Tina weiß, dass es ohne die staatliche Unterstützung nicht geht. Was kauft sie von den 300 Euro, die ihr und ihrem Sohn bleiben? "Wir können uns zum Beispiel nicht jeden Tag Fleisch leisten oder teuren Salat. Ich warte immer, bis etwas im Angebot ist. Wir müssen auf einiges verzichten", erzählt sie. Urlaub oder Kino seien nicht drin. "Aber was wir uns wirklich mal gönnen: Wir lassen uns einmal im Monat Essen kommen." Das fühle sich an wie ein Tag Urlaub, meint sie und lächelt.
Die meisten anderen Tage erlebt Tina dagegen anders. "Die Leute distanzieren sich, es wird immer weniger um einen herum. Ich habe keine Familie, ich habe keine Freunde und ich habe auch niemanden, den ich mal anrufen und sagen kann: Hilf mir." Sie wisse aber, dass sie sich auf ihren Sohn verlassen könne - selbst, wenn er einmal ausziehe.
Die Diskussion ums Bürgergeld
Tina verfolgt auch politische Debatten wie jüngst die Diskussion um das Bürgergeld. Alleinstehende Bürgergeld-Empfänger bekommen aktuell 563 Euro im Monat. Zu viel, findet FDP-Fraktionschef Christian Dürr.

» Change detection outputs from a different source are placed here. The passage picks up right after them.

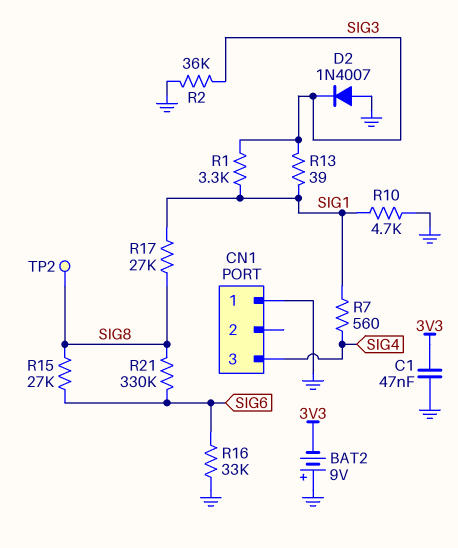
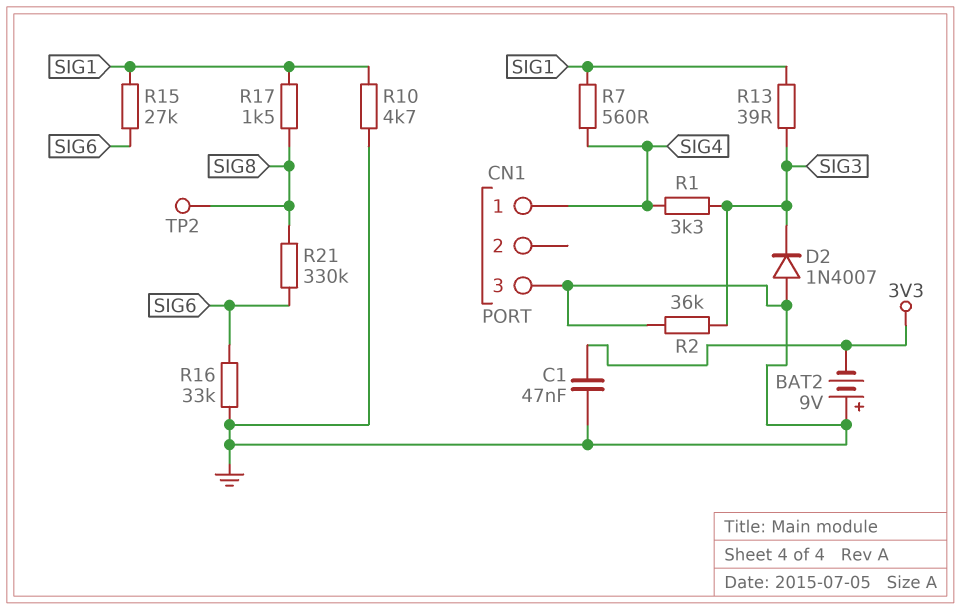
CN1 pin 1: GND -> SIG4
CN1 pin 3: SIG4 -> GND
R1: 3.3k (SIG1, SIG3) -> 3.3k (SIG3, SIG4)
R15: 27k (SIG6, SIG8) -> 27k (SIG1, SIG6)
R17: 27k (SIG1, SIG8) -> 1.5k (SIG1, SIG8)

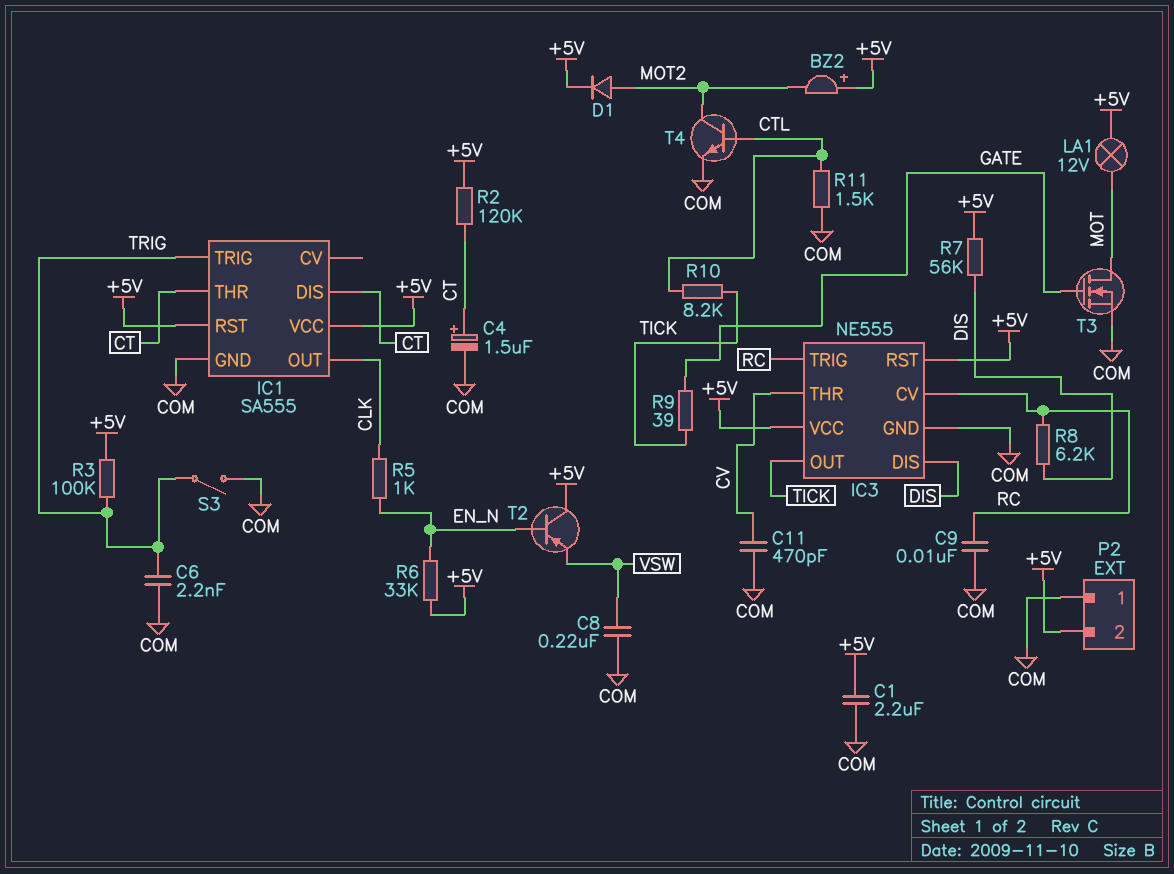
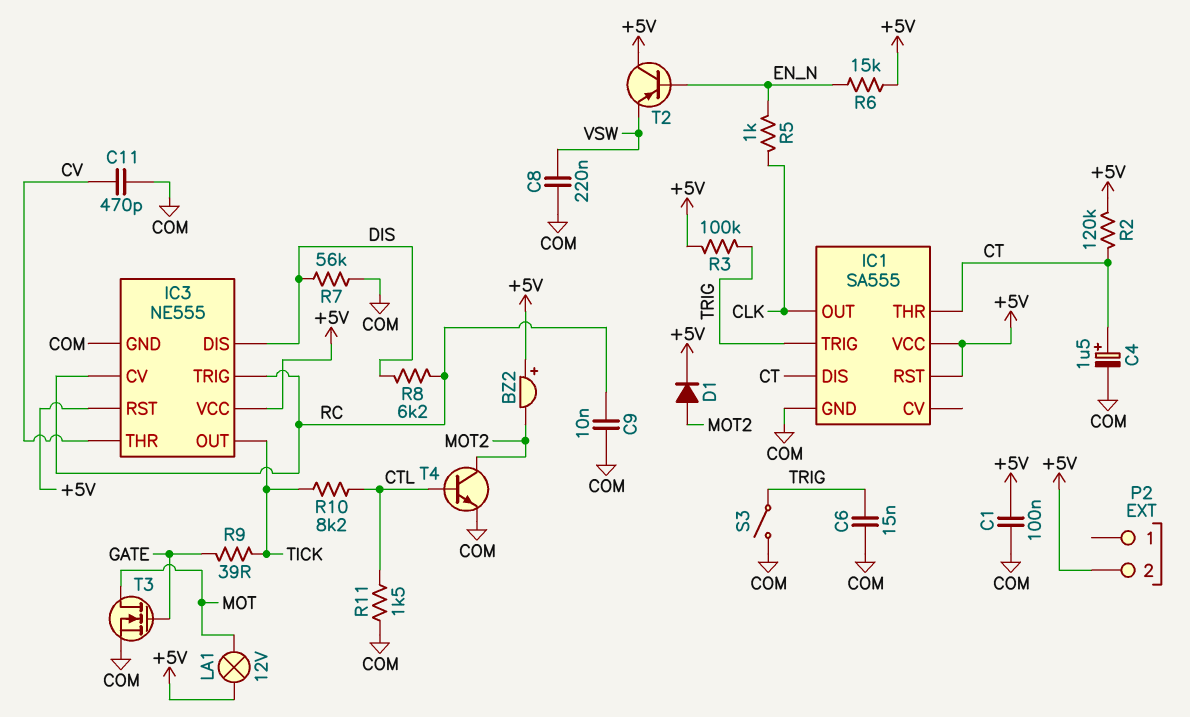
C1: 2.2uF (+5V, COM) -> 100nF (+5V, COM)
C6: 2.2nF (COM, TRIG) -> 15nF (COM, TRIG)
P2 pin 1: COM -> none
R6: 33k (+5V, EN_N) -> 15k (+5V, EN_N)
R7: 56k (+5V, DIS) -> 56k (COM, DIS)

Angesichts der Inflationsentwicklung falle das Bürgergeld mit "aktuell 14 bis 20 Euro im Monat zu hoch aus", sagte er in einem Interview mit der BILD-Zeitung.
Tina hat diese Aussage fassungslos gemacht: "Man lebt wirklich nicht schön davon, und dann noch etwas davon streichen. Wo soll das noch enden? Auf der Straße, unter der Brücke landen wir dann."